Vous avez aussi cité
Saint-Étienne ?
Je ne me suis pas plaint
de l'arbitrage pendant mes trois ans à l'ASSE.
Si, quelquefois !
Non, pas pour de grosse
fautes. Je voulais dire que l'ASSE a une cote d'amour, un côté populaire, un
public chaud. Tout cela crée un a priori favorable qui pouvait faire qu'à 0-0
(soupirs)... Voilà où je voulais en venir. Ce n'était pas pour laisser penser
que l'ASSE était avantagée. On me dit que ça s'équilibre au bout du compte. Il
me semble quand même que ça s'équilibre plus pour certains que pour d'autres...
Vous avez pris plus de points à l'extérieur qu'à domicile.

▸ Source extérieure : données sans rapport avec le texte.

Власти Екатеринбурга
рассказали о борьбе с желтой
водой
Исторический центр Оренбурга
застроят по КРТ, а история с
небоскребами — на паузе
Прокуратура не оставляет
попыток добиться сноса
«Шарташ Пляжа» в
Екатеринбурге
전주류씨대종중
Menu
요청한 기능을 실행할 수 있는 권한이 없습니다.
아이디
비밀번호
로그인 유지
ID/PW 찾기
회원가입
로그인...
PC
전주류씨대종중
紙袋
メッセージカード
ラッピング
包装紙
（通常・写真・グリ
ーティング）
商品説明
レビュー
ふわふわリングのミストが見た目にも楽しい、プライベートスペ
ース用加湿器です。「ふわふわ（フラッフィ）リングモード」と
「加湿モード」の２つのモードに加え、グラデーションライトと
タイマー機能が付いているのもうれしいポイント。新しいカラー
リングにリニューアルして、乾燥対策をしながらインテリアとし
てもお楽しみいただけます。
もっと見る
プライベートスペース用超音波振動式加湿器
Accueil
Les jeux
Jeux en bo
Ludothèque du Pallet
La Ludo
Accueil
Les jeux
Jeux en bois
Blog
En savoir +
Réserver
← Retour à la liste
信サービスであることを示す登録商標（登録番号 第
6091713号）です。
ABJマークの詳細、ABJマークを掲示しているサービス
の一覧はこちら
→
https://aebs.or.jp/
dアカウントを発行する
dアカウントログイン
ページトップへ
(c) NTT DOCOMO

Ça vous contrarie ?
Au Ray, on aurait
peut-être mérité mieux. Une fois, ce sont les poteaux, une autre, le gardien
adverse, une autre fois, la maladresse. Ou alors, on sort du match, on se
déconcentre. Comme contre Sochaux. Il est très rare qu'une équipe prenne plus de
points à l'extérieur qu'à domicile. Mais il est trop tôt pour tirer des
conclusions. On y verra plus clair au bout de dix journées.
En attendant, votre
victoire au Parc des Princes (1-2) a constitué une belle surprise.
Un nul aurait été plus
logique mais ce succès a rééquilibré les comptes et permis de conforter la
confiance du groupe. On a été opportunistes. Une victoire au Parc, ça n'arrive
pas tous les jours.
Ça risque tout de même de vous faire drôle, samedi soir, sur le coup des 20
heures ?
Je réfléchis à çà parce que beaucoup de vos confrères me posent la question. Ce sera la première fois de ma carrière où je retrouverai autant de joueurs que j'ai entraînés sur le même terrain. Sur les 22, il y aura bien sûr les onze Niçois. Et en face, si on compte Papus Camara que j'ai eu à Bastia, il y en aura peut-être huit sur onze que j'ai côtoyés. Ça fait près d'une vingtaine. Ce sera particulier dans ce sens-là. En tous cas, je suis très heureux de les revoir car j'ai de merveilleux souvenirs, à la fois avec le public et une bonne partie du groupe. Je suis très content aussi que ces joueurs confirment en Ligue 1, que Saint-Étienne figure parmi l'élite. Quelque part, c'est une fierté de l'avoir aidé à la retrouver.